When I was in China last year, I wrote about the bike rental situation there in my post China Bike Rental. This is the dock-less bike rental that is like scooter rental: you find a bike, use your smartphone to unlock it, and then just leave it somewhere afterward. One of the big issues was that there were so many bikes that they were blocking sidewalks and footpaths.

Earlier this year I was at SEMICON China and, at least on the streets near the convention center, they had special areas for leaving and picking up bikes. That's one on the left. The most notable feature, of course, is the lack of bikes, just one in the whole photograph. In fact, in the three days I was in Shanghai for SEMICON China, I think I only saw one person riding a rental bike.

Here's an article that tells the story, The Rise and Fall of China’s Cycling Empires. A key summary paragraph:

Bike-sharing apps seemed poised to be the solution—and millions of bikes were poured into China’s streets by the private sector in the last three years. But today, as the companies fail, unused units pile up in bicycle graveyards, and queues of angry users demand their deposits back, it’s obvious just how doomed the idea was from the start. The rise and fall of the China bike craze played out like a sped-up version of every tech bubble, an unprofitable idea sustained by fantasy, false predictions, and the power of bigger firms.

But the fundamental problem was how to make money:

It was always unclear how the firms were ever supposed to be profitable. According to analysis published by Xinhua, each bike costs just over $200 to manufacture and $10 for each tuneup by a technician, and they made a profit of just 1 yuan, about 15 cents, per 2-hour ride, following a deposit of between $15 and $45. 

The basic problem of going for growth and acquiring users and worrying about profitability later doesn't really scale when physical objects like bikes are involved.

Economics of Scooters

So my big question is whether scooters in the US (and elsewhere) have economics that will let them make money. Scooters are worse than bikes in one important way: they have batteries that need to be charged up, which requires people to visit every scooter regularly. Bikes have a dynamo on them and so the batteries get charged each time someone rents the bike.

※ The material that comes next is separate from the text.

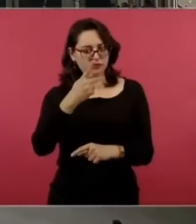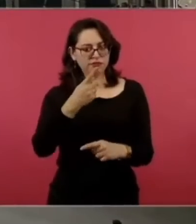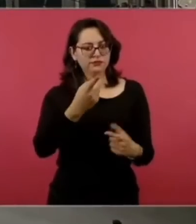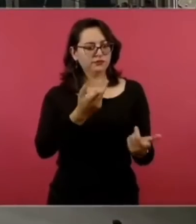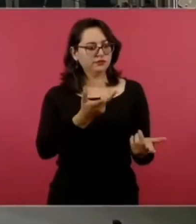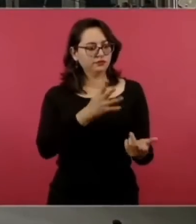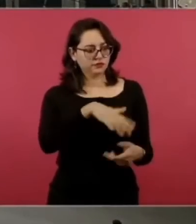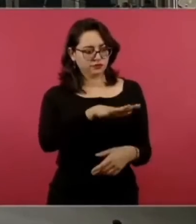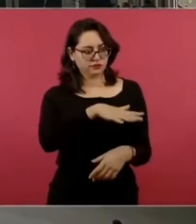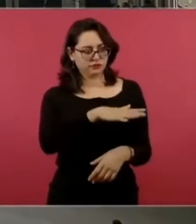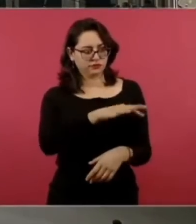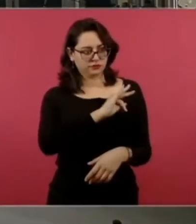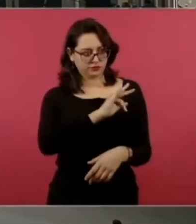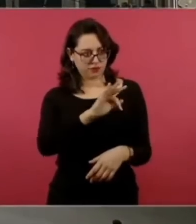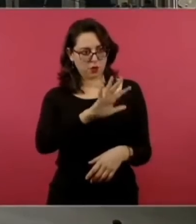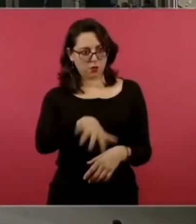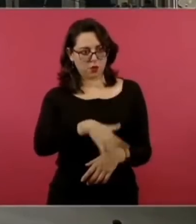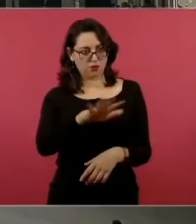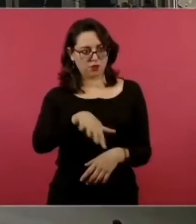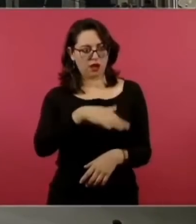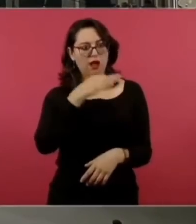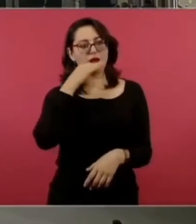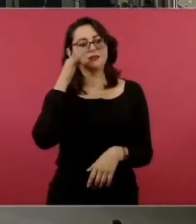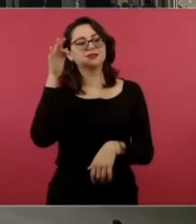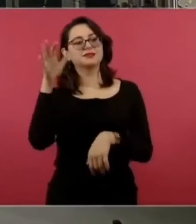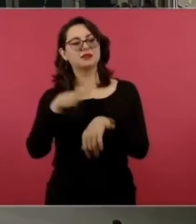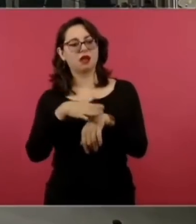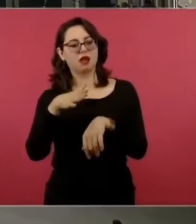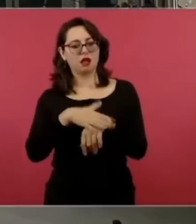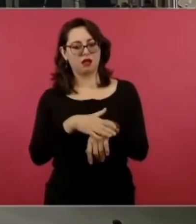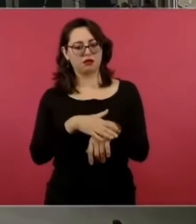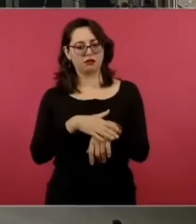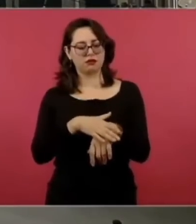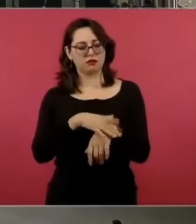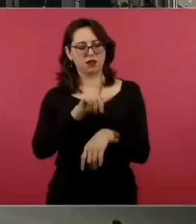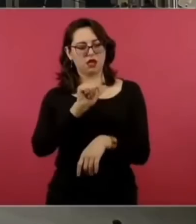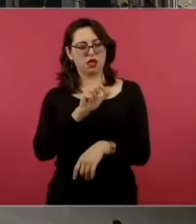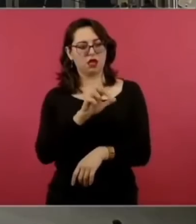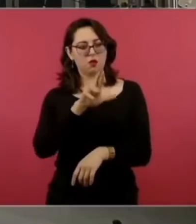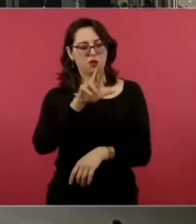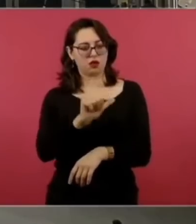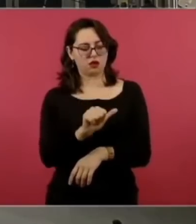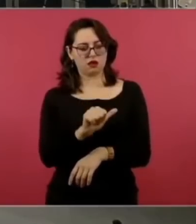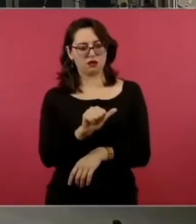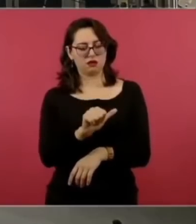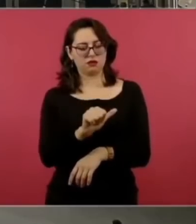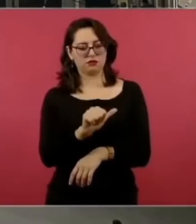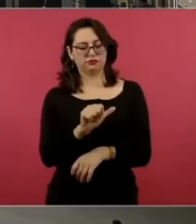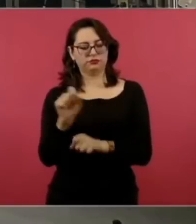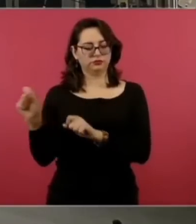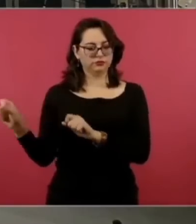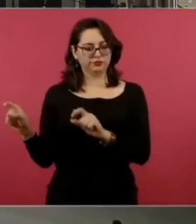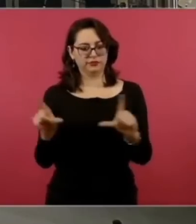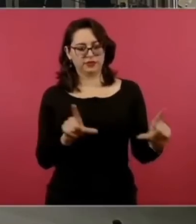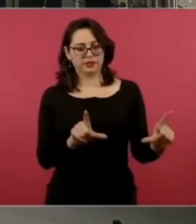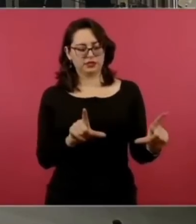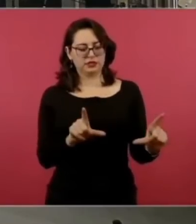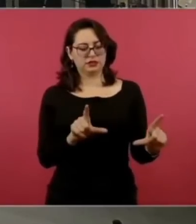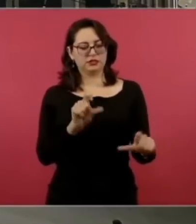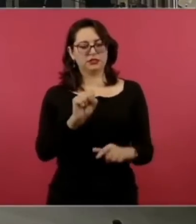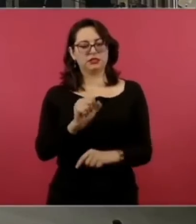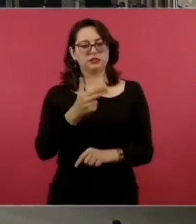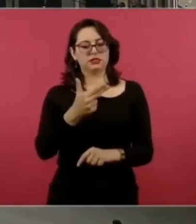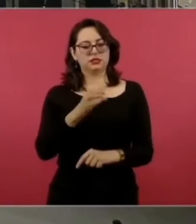favor Jesús dile a Laura si se los manda si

As it happens, pitch decks from Bird have been seen by various people who have reported some of what they contain:

  • Bird had around 10,500 “active” scooters in early May. Each “active” scooter was used five times per day.
  • Each scooter cost $551 (price includes a GPS device, shipping, assembly, and Bird branding). Bird aimed to lower scooter cost to $360.
  • A scooter generated $3.65 in revenue per ride.
  • Bird spent $1.72 per ride on charging costs.
  • It spent another $0.51 per ride, on average, on repairs.
  • Credit card fees cost $0.41 per ride.
  • Fees to city permits are $0.20 per ride.
  • Customer support adds $0.06 per ride.
  • Insurance is $0.05 per ride.
  • That leaves about $0.70 per ride, or a 19% gross profit margin.

But there are some big unknowns, mostly how long a scooter lasts, and how many go missing (stolen, thrown in the lake, driven over by a car). Here's one datapoint:

Investors and industry executives told The Information that today’s electric scooters tend to last one to two months before they need to be replaced, which sounds about right. At $551 a device, Bird earlier this year was paying on the high end for its Xiaomi scooters, which retail for about $500 on Amazon but $320 (1,999 yuan) in China. Pulling it all together: If a Bird scooter that cost $551 was earning $0.70 per ride at five rides a day, that’s $3.50 a day. At that rate, it would take 157 days or 5.25 months for Bird to recoup the scooter’s initial cost, which, apparently, is much longer than that scooter was expected to last.

All that put together means that it is unclear whether this is a sustainable business, and whether the scooters will follow the Chinese bikes into oblivion or to the sunny hilltops of a profitable long-term business.